Histograms & Distributions

23 min Data Visualization

Histograms & Distributions

Histogram

Divide the range of data into equal-width bins. The height (or area) of each bar represents the frequency or relative frequency of values in that bin.

Key Bin-Width Formulas
  • Sturges' rule: $k = \lceil 1 + \log_2 n \rceil$
  • Square-root rule: $k = \lceil \sqrt{n} \rceil$

$k$ = number of bins, $n$ = number of data points.

Shape Descriptors
  • Symmetric: mean ≈ median, mirror image about center
  • Right-skewed: long tail to the right, mean > median
  • Left-skewed: long tail to the left, mean < median
  • Bimodal: two peaks
Density Curve

A smooth curve where the total area under it equals 1. The area over an interval gives the proportion of data in that range.

Example 1

Data: 12, 15, 17, 19, 21, 22, 25, 28, 30, 35. Use 5 bins of width 5 starting at 10.

Bins: [10,15): 2, [15,20): 2, [20,25): 2, [25,30): 2, [30,35]: 2. Uniform distribution.

Example 2

A histogram has most bars on the left with a long tail to the right. Describe the skew.

Right-skewed (positively skewed). Mean > median.

Example 3

$n = 100$ data points. How many bins by Sturges' rule?

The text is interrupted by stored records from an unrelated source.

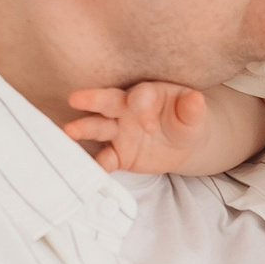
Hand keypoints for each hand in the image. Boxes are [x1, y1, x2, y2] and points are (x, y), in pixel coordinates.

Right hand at [65, 82, 264, 174]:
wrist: (184, 144)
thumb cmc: (187, 121)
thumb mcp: (194, 116)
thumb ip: (192, 109)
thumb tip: (196, 99)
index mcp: (146, 95)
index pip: (139, 98)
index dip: (142, 110)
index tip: (151, 127)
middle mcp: (126, 110)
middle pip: (108, 102)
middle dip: (93, 100)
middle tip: (75, 98)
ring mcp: (119, 132)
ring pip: (99, 128)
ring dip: (84, 129)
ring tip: (68, 131)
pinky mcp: (118, 154)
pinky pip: (106, 158)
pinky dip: (99, 164)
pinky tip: (91, 168)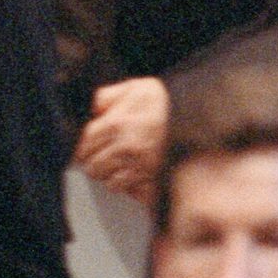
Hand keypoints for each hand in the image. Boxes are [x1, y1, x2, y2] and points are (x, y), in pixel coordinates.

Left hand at [74, 77, 168, 202]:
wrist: (195, 117)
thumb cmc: (163, 102)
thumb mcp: (133, 88)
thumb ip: (105, 97)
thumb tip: (87, 108)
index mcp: (116, 124)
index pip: (82, 145)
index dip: (83, 145)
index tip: (89, 142)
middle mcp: (124, 148)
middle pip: (91, 166)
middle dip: (93, 160)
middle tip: (103, 152)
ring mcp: (137, 167)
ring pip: (106, 181)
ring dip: (108, 173)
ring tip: (118, 160)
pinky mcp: (149, 179)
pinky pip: (125, 189)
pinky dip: (124, 182)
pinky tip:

$k = \lceil 1 + \log_2 100 \rceil = \lceil 1 + 6.64 \rceil = 8$.

Practice Problems

1. What axis shows frequency in a histogram?
2. Sturges' bins for $n = 50$?
3. Square-root bins for $n = 64$?
4. Describe: histogram with two peaks.
5. Income data is typically what skew?
6. Relative frequency histogram: what do bar heights sum to?
7. What happens if bins are too wide?
8. What happens if bins are too narrow?
9. Can a histogram have gaps between bars?
10. Density histogram: area of a bar = ?
11. Stem-and-leaf vs. histogram: advantage?
12. Normal distribution: shape?
Show Answer Key

1. The vertical axis (y-axis)

2. $\lceil 1+\log_2 50 \rceil = \lceil 6.64 \rceil = 7$

3. $\lceil \sqrt{64} \rceil = 8$

4. Bimodal

5. Right-skewed (few very high earners)

6. 1 (100%)

7. Detail is lost; distribution looks flat

8. Too noisy; bars are ragged

9. No — only if a bin truly has zero frequency (empty bin)

10. Proportion (relative frequency) in that bin

11. Preserves individual data values

12. Symmetric, bell-shaped